Energy investors wouldn’t mind seeing production cuts from the world’s leading oil producers for example Saudi Arabia, because this is needed reduce the supply glut and hopefully boost prices. They simply don’t want to see exactly the same from oil producers in their portfolios.
That’s why it’s important to track the oil price required for companies to keep production steady.
Aaron Bilkoski did just that for PrairieSky Royalty Ltd.
The TD Securities analyst calculated that the Calgary-based oil and gas royalty company needs US$55 per barrel WTI to ensure that the industry to invest enough to keep flat production.
He created this number by looking at the historical relationship between capital spend on conventional exploration and development over the Western Canadian Sedementary Basin, and the cost of crude.
That the relationship between both of these variables is strong comes as little surprise, since higher oil prices means more cash is available for reinvestment.
Bilkoski also checked out the proportion of industry spending PrairieSky captures on its land.
He estimates that total industry spending arrived at $26.3 billion in 2015, with PrairieSky disclosing that $923 million of third-party capital was spent on its lands.
Breaking down the company’s Encana, Range Royalty and Canadian Natural Resources assets further, the analyst found that PrairieSky’s lands captured about 3.5 per cent of industry activity in Canada.
Since oil prices could climb above US$55, so Bilkoski checked out what the company’s free income would be in a variety of scenarios.

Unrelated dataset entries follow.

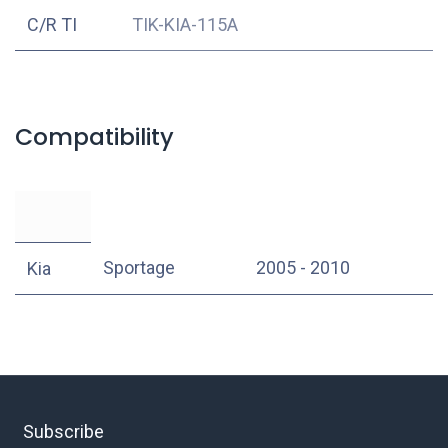
C/R TI
TIK-KIA-115A
Compatibility
Sportage
2005 - 2010
Kia
Subscribe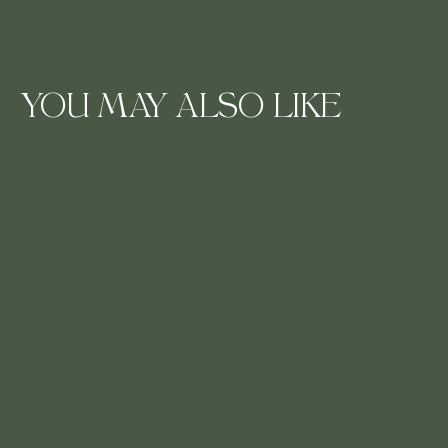
Share
YOU MAY ALSO LIKE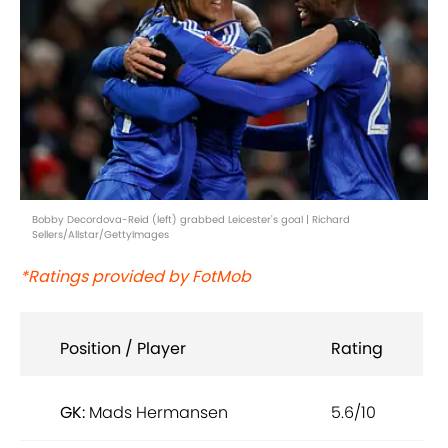
Bobby Decordova-Reid (left) grabbed Leicester's goal | Richard
Sellers/Allstar/GettyImages
*Ratings provided by FotMob
Position / Player
Rating
GK:
Mads Hermansen
5.6/10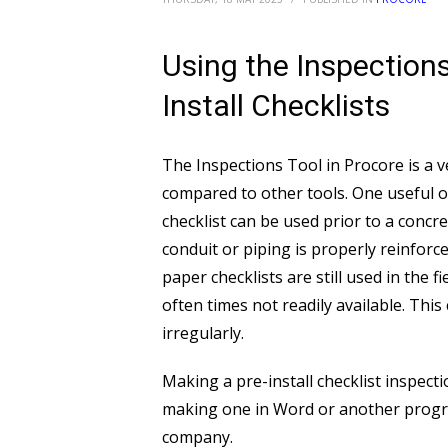
Using the Inspections
Install Checklists
The Inspections Tool in Procore is a v
compared to other tools. One useful opt
checklist can be used prior to a concr
conduit or piping is properly reinforce
paper checklists are still used in the f
often times not readily available. Thi
irregularly.
Making a pre-install checklist inspec
making one in Word or another program
company.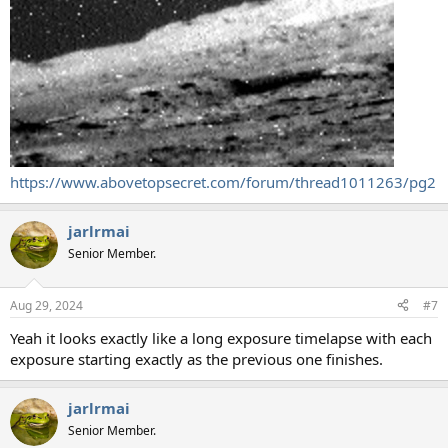
https://www.abovetopsecret.com/forum/thread1011263/pg2
jarlrmai
Senior Member.
Aug 29, 2024
#7
Yeah it looks exactly like a long exposure timelapse with each
exposure starting exactly as the previous one finishes.
jarlrmai
Senior Member.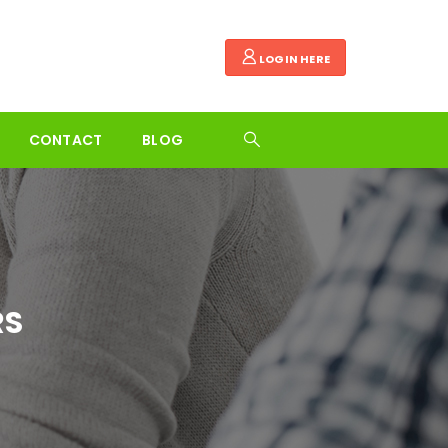
LOGIN HERE
CONTACT
BLOG
RS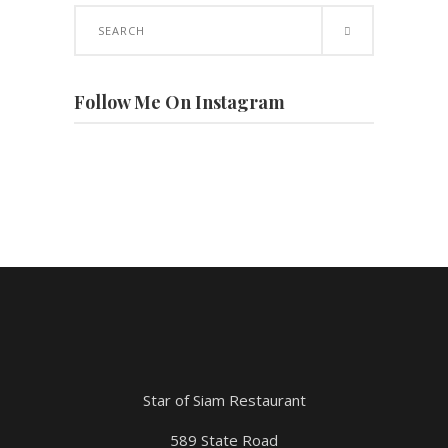
Search
for:
Follow Me On Instagram
Star of Siam Restaurant
589 State Road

Based on the crude price of US$60 for the following decade, the analyst estimates that PrairieSky could generate $3.6 billion in free income, or $15.53 per share. In this scenario, he thinks that would generated an annualized return of roughly five per cent for shareholders.
In a US$70 per barrel environment, that return climbs to some very attractive eight per cent.
“We are challenged to find fault with PrairieSky’s no debt, no capex, and minimal cash cost business model that depends on third-party spending to maintain (or grow) its production,” Bilkoski told clients. “We continue to believe that the shares offer compelling valuation for investors having a long-term oil outlook above US$55 per barrel.”